Images of European Cultural Heritage in the Twentieth Century
Images of European Cultural Heritage in the Twentieth Century. Transnational Discourses about European Memorials and their Influence on Policies Concerning Memorials and Conceptions of Museums
Our ideas about Europe are marked to a large extent by images of a common European cultural heritage, especially by architectural monuments as a material testimony to history. While the Pope’s Palace in Avignon or the cathedrals of Cracow are today defined as ‘sites of European cultural heritage’, at the beginning of the twentieth century, cultural politics and the preservation of historical monuments in Europe were clearly subordinate to national interests. It was especially in the wake of military conflicts that artistic and cultural monuments served as instruments to forge national identity and as a means for European nations to distinguish themselves from their neighbours.

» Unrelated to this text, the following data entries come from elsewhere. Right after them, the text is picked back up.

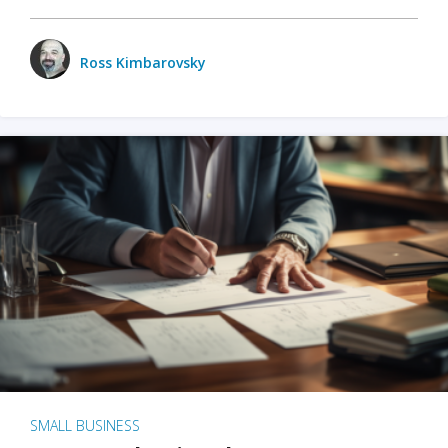
Ross Kimbarovsky
SMALL BUSINESS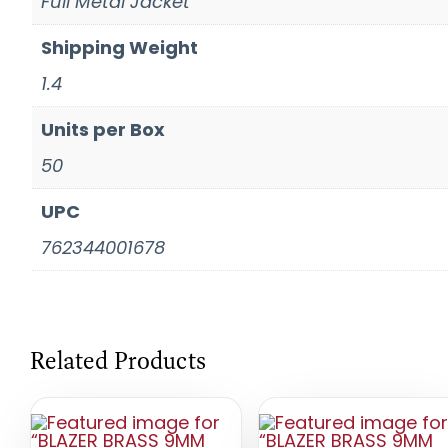
Full Metal Jacket
Shipping Weight
1.4
Units per Box
50
UPC
762344001678
Related Products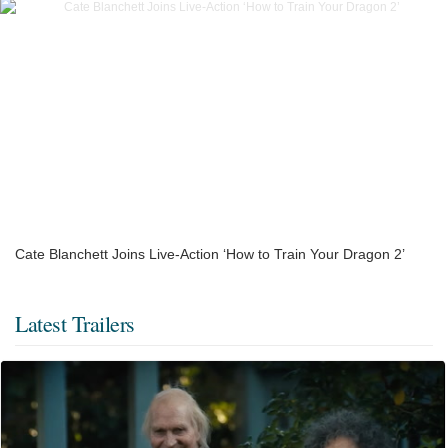
Cate Blanchett Joins Live-Action ‘How to Train Your Dragon 2’
Latest Trailers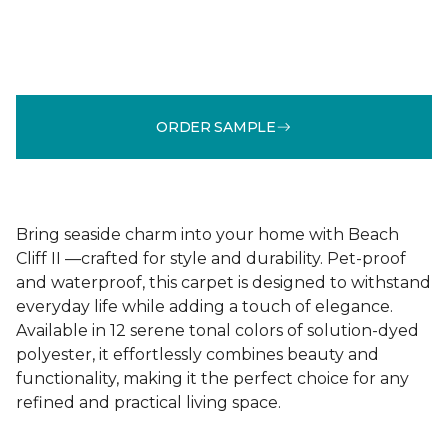
ORDER SAMPLE
Bring seaside charm into your home with Beach
Cliff II —crafted for style and durability. Pet-proof
and waterproof, this carpet is designed to withstand
everyday life while adding a touch of elegance.
Available in 12 serene tonal colors of solution-dyed
polyester, it effortlessly combines beauty and
functionality, making it the perfect choice for any
refined and practical living space.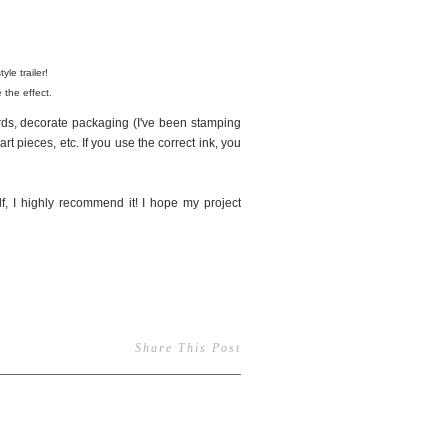
yle trailer!
 the effect.
rds, decorate packaging (I've been stamping
rt pieces, etc. If you use the correct ink, you
f, I highly recommend it! I hope my project
Share This Post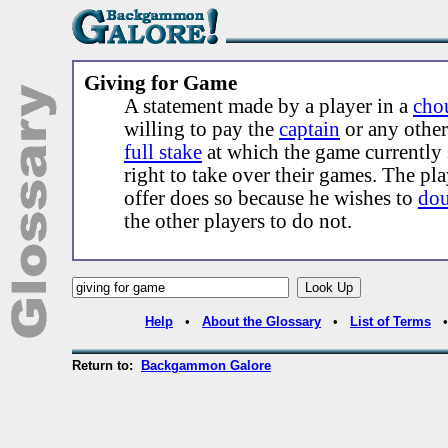
Giving for Game
A statement made by a player in a
cho
willing to pay the
captain
or any othe
full stake
at which the game currently 
right to take over their games. The pl
offer does so because he wishes to
dou
the other players to do not.
Help
•
About the Glossary
•
List of Terms
Return to:
Backgammon Galore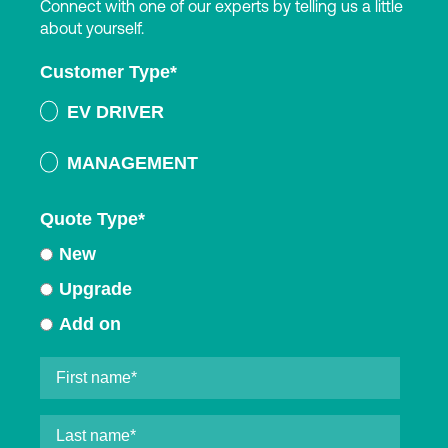
Connect with one of our experts by telling us a little
about yourself.
Customer Type
*
EV DRIVER
MANAGEMENT
Quote Type
*
New
Upgrade
Add on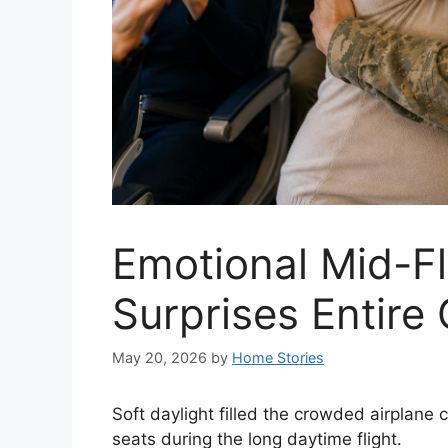
Emotional Mid-Fl
Surprises Entire
May 20, 2026
by
Home Stories
Soft daylight filled the crowded airplane c
seats during the long daytime flight.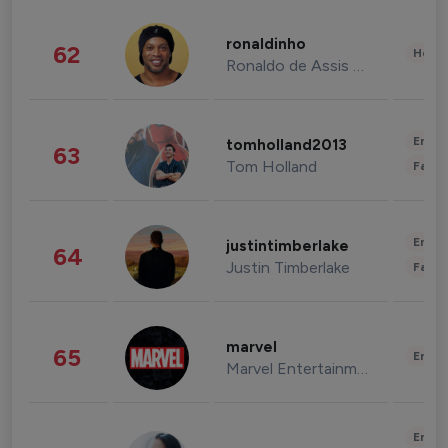
ronaldinho
62
Healt
Ronaldo de Assis Moreira
Enter
tomholland2013
63
Tom Holland
Fashi
Enter
justintimberlake
64
Justin Timberlake
Fashi
marvel
65
Enter
Marvel Entertainment
Enter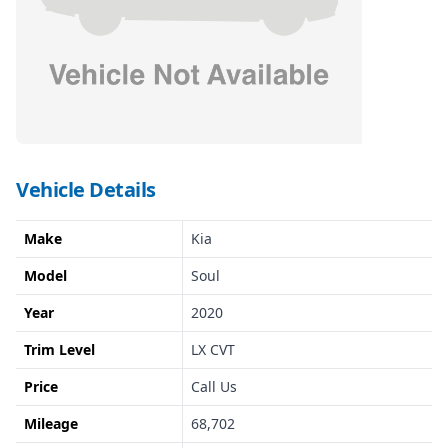
Vehicle Details
Make
Kia
Model
Soul
Year
2020
Trim Level
LX CVT
Price
Call Us
Mileage
68,702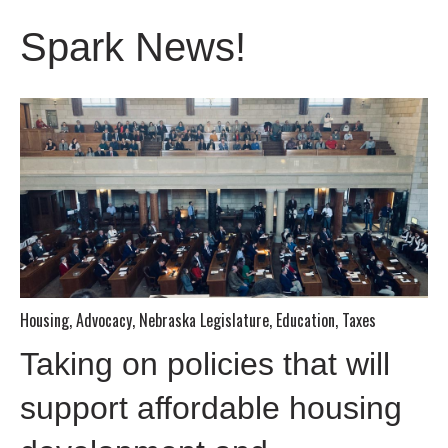
Spark News!
Housing
,
Advocacy
,
Nebraska Legislature
,
Education
,
Taxes
Taking on policies that will
support affordable housing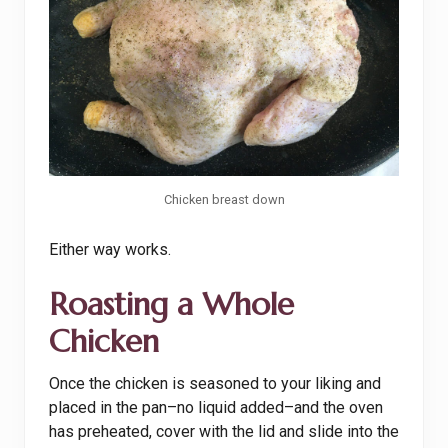
Chicken breast down
Either way works.
Roasting a Whole
Chicken
Once the chicken is seasoned to your liking and
placed in the pan–no liquid added–and the oven
has preheated, cover with the lid and slide into the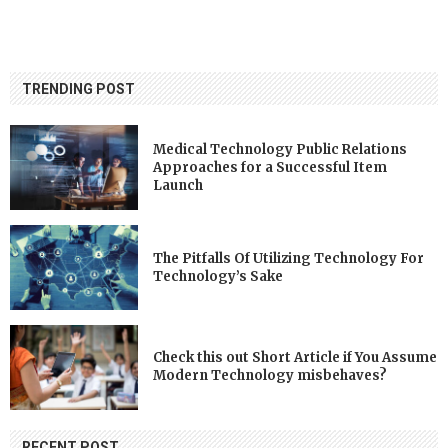
TRENDING POST
Medical Technology Public Relations
Approaches for a Successful Item
Launch
The Pitfalls Of Utilizing Technology For
Technology’s Sake
Check this out Short Article if You Assume
Modern Technology misbehaves?
RECENT POST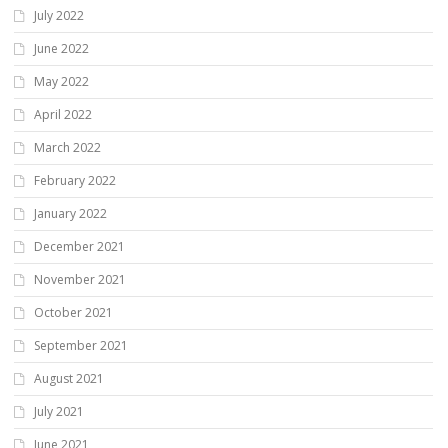
July 2022
June 2022
May 2022
April 2022
March 2022
February 2022
January 2022
December 2021
November 2021
October 2021
September 2021
August 2021
July 2021
June 2021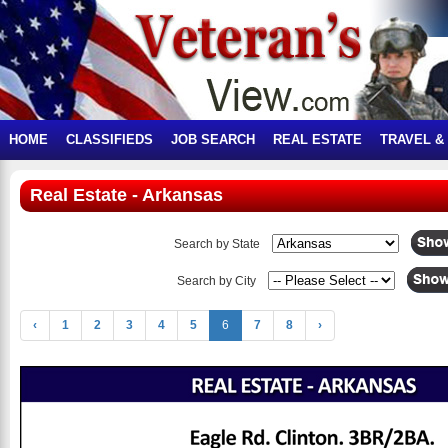
HOME
CLASSIFIEDS
JOB SEARCH
REAL ESTATE
TRAVEL &
Real Estate - Arkansas
Search by State
Search by City
‹
1
2
3
4
5
6
7
8
›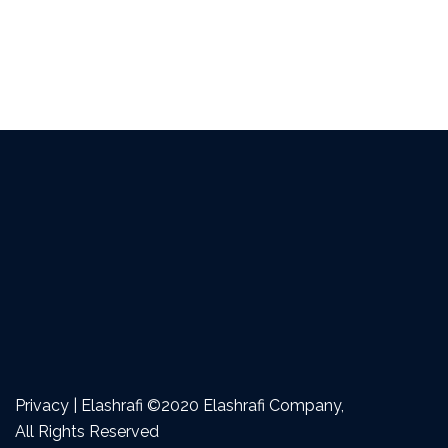
Privacy | Elashrafi ©2020 Elashrafi Company,
All Rights Reserved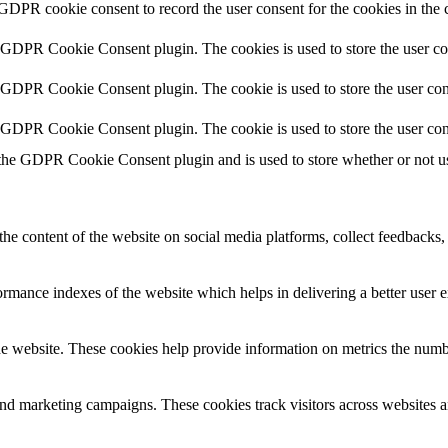
 GDPR cookie consent to record the user consent for the cookies in the 
y GDPR Cookie Consent plugin. The cookies is used to store the user co
y GDPR Cookie Consent plugin. The cookie is used to store the user cons
y GDPR Cookie Consent plugin. The cookie is used to store the user con
 the GDPR Cookie Consent plugin and is used to store whether or not use
the content of the website on social media platforms, collect feedbacks, 
mance indexes of the website which helps in delivering a better user ex
e website. These cookies help provide information on metrics the number 
and marketing campaigns. These cookies track visitors across websites a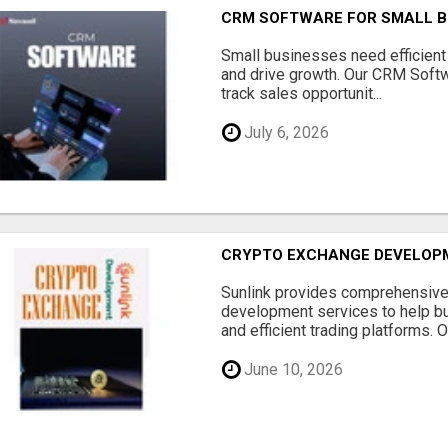
CRM SOFTWARE FOR SMALL B
Small businesses need efficien
and drive growth. Our CRM Softw
track sales opportunit...
July 6, 2026
CRYPTO EXCHANGE DEVELOP
Sunlink provides comprehensive
development services to help b
and efficient trading platforms. Ou
June 10, 2026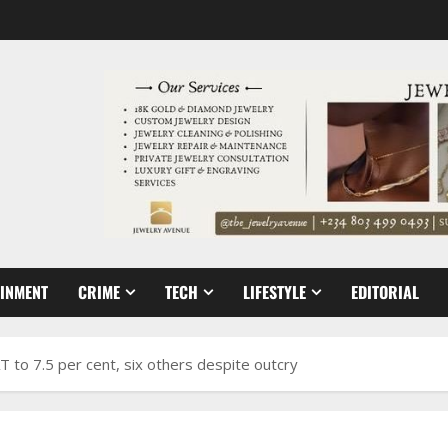
AINMENT
CRIME
TECH
LIFESTYLE
EDITORIAL
T to 7.5 per cent, six others despite outcry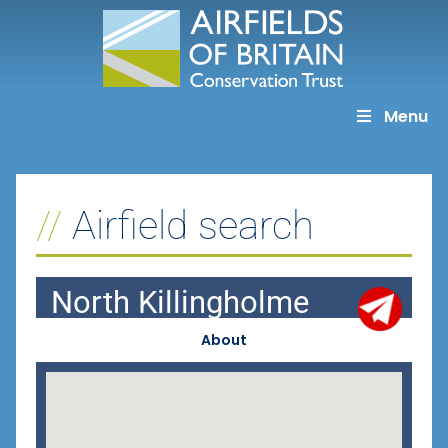
Skip
to
content
Menu
Airfield search
North Killingholme
About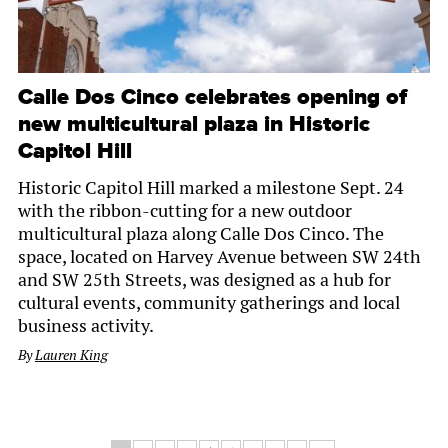
Calle Dos Cinco celebrates opening of
new multicultural plaza in Historic
Capitol Hill
Historic Capitol Hill marked a milestone Sept. 24
with the ribbon-cutting for a new outdoor
multicultural plaza along Calle Dos Cinco. The
space, located on Harvey Avenue between SW 24th
and SW 25th Streets, was designed as a hub for
cultural events, community gatherings and local
business activity.
By
Lauren King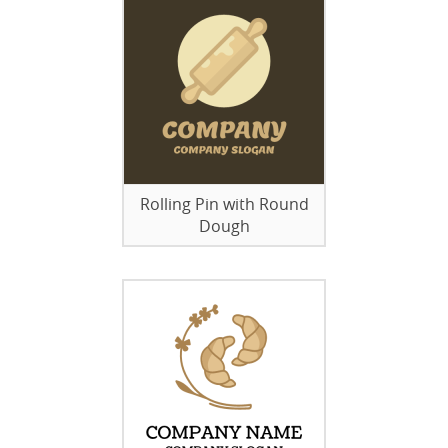
Rolling Pin with Round
Dough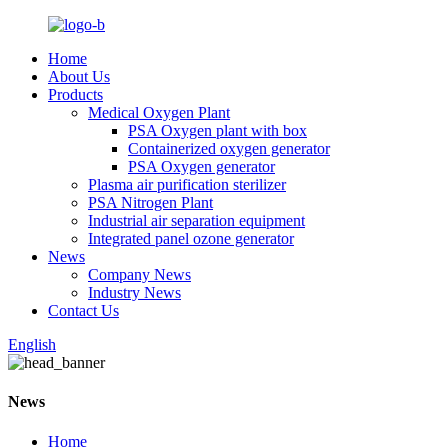
Home
About Us
Products
Medical Oxygen Plant
PSA Oxygen plant with box
Containerized oxygen generator
PSA Oxygen generator
Plasma air purification sterilizer
PSA Nitrogen Plant
Industrial air separation equipment
Integrated panel ozone generator
News
Company News
Industry News
Contact Us
English
News
Home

Section B of this research project deals with the fundamental transformation which images of European cultural heritage underwent in the twentieth century, and enquires how obviously national memorial sites have acquired significance as part of a common European cultural heritage and how their manifold images were formed and translated under the influence of different political and social circumstances.
This project will focus in particular on transnational and intercultural exchange relationships and interdependencies in order to analyse the role played by material – as well as increasingly immaterial – cultural heritage in the discursive construction of identities, memory, space and knowledge in Europe, as well as the social and political relevance acquired by images of a common European cultural heritage.